**TASK OBJECTIVE:** Make an exact copy of the lines from the one containing "Figure 8. Results" through the end of the records below, and leave out every picture.

[Saved data entries]
◆ ◆ ◆

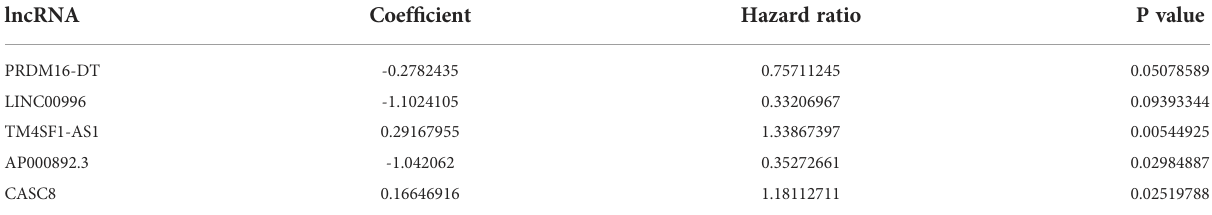
TABLE 3 Multivariate Cox proportional hazard regression analysis of the 22 prognosis-related DE lncRNAs further narrowed down to 5 DE lncRNAs that are independently associated with the overall survival of pancreatic cancer patients.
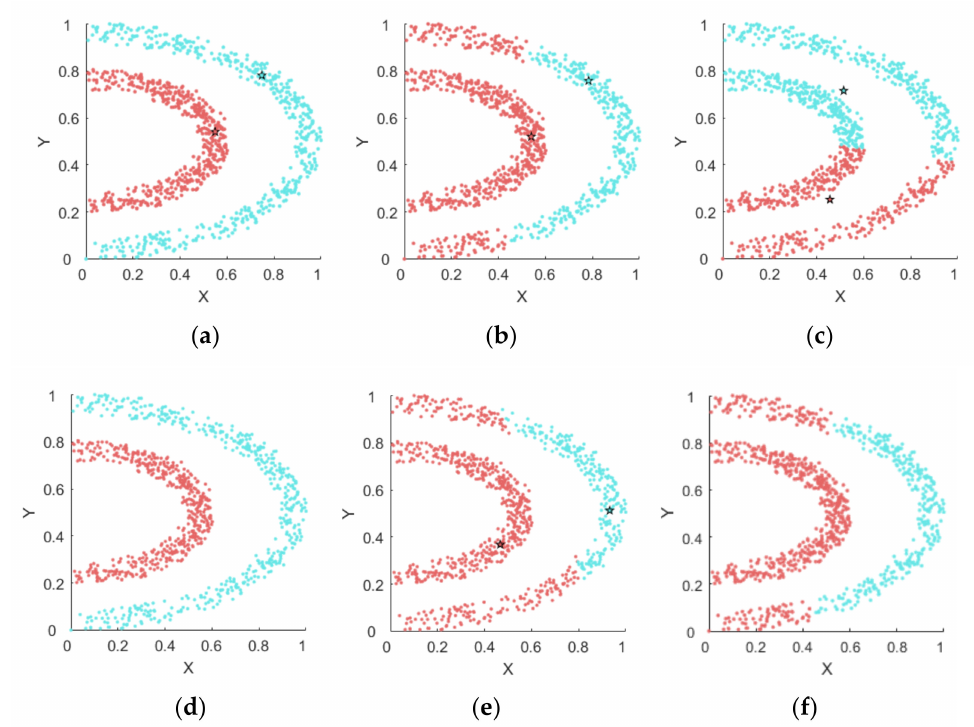
Figure 8. Results on HalfKernal. ( a ) ConDPC, ( b ) DPC, ( c ) K-means, ( d ) DBSCAN, ( e ) DPC-DBFN,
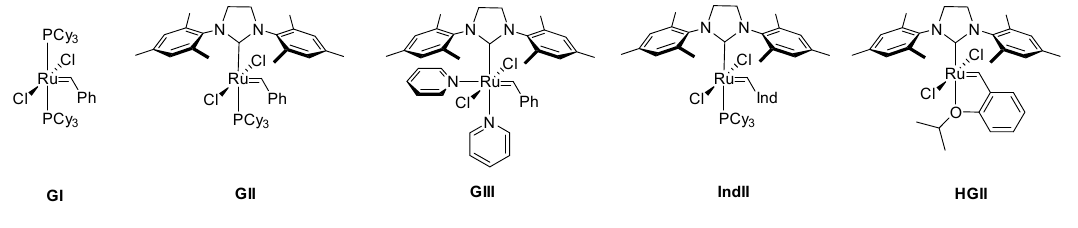
Figure 1. Common ruthenium metathesis catalysts.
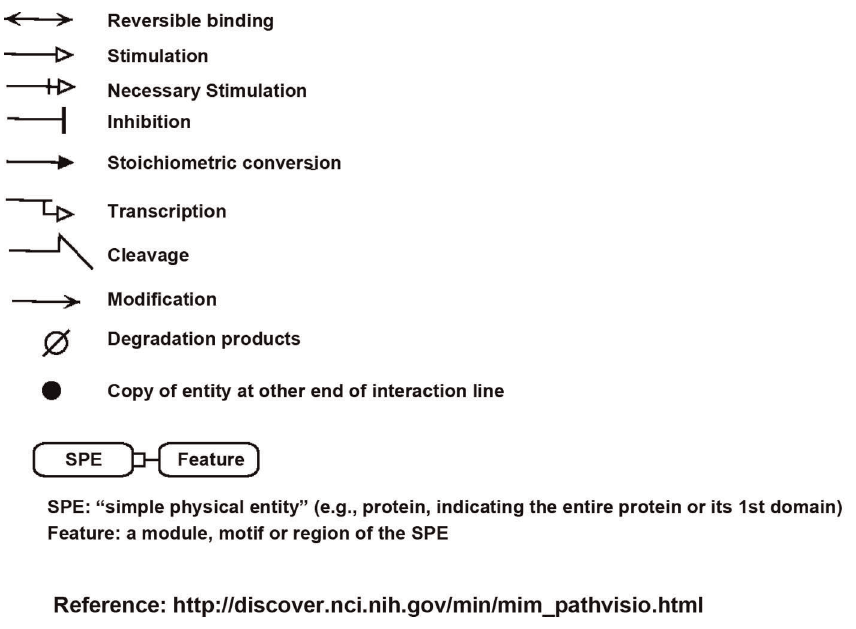
Figure 9. Essential molecular interaction map (MIM) symbols. For detailed descriptions of the MIM notation, see [13] or http://discover.nci. nih.gov/mim/mim_pathvisio.html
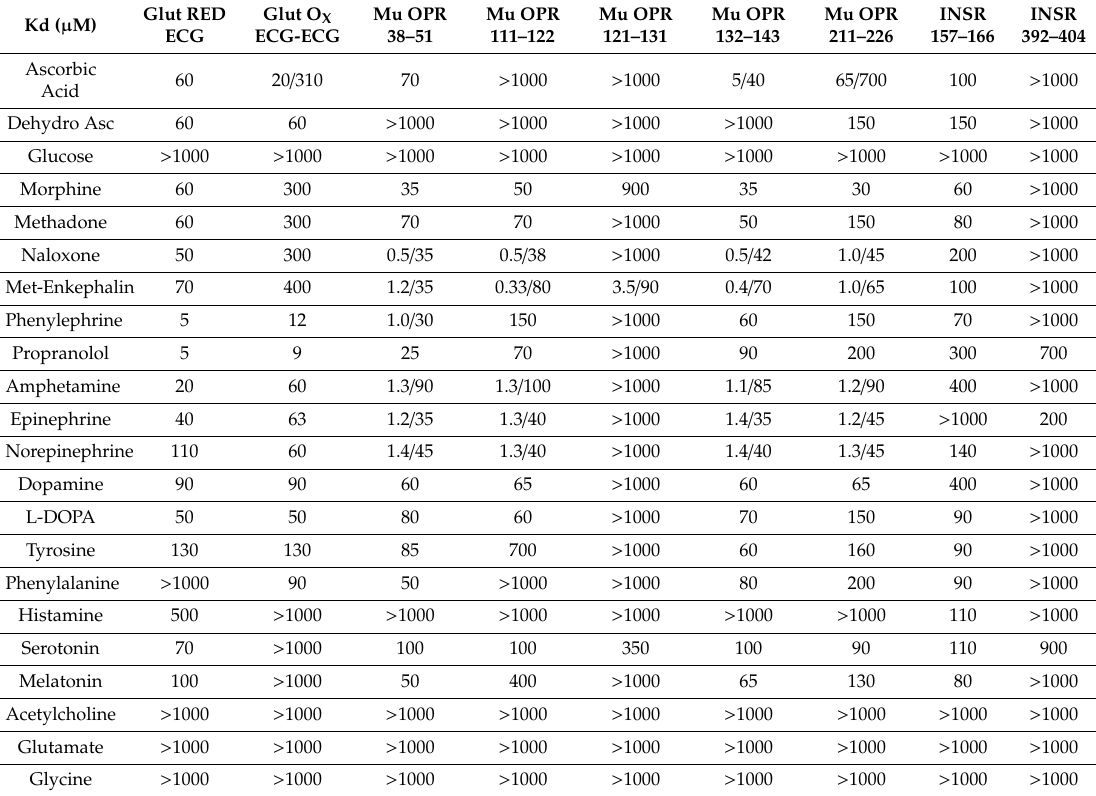
Figure 2. Binding of opioid drugs, ascorbic acid, and dehydroascorbic acid to reduced glutathione. Table 1. Summary of ultraviolet spectroscopy studies of the binding of various compounds to peptides: Glut RED = reduced glutathione; Glut Ox = oxidized glutathione; Mu OPR = mu opioid receptor; INSR = insulin receptor; Dehydro Asc = dehydroascorbic acid; L-DOPA = L-3,4- dihydroxyphenylalanine.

◆ ◆ ◆

**TASK RESPONSE:**
Figure 8. Results on HalfKernal. ( a ) ConDPC, ( b ) DPC, ( c ) K-means, ( d ) DBSCAN, ( e ) DPC-DBFN,
Figure 1. Common ruthenium metathesis catalysts.
Figure 9. Essential molecular interaction map (MIM) symbols. For detailed descriptions of the MIM notation, see [13] or http://discover.nci. nih.gov/mim/mim_pathvisio.html
Figure 2. Binding of opioid drugs, ascorbic acid, and dehydroascorbic acid to reduced glutathione. Table 1. Summary of ultraviolet spectroscopy studies of the binding of various compounds to peptides: Glut RED = reduced glutathione; Glut Ox = oxidized glutathione; Mu OPR = mu opioid receptor; INSR = insulin receptor; Dehydro Asc = dehydroascorbic acid; L-DOPA = L-3,4- dihydroxyphenylalanine.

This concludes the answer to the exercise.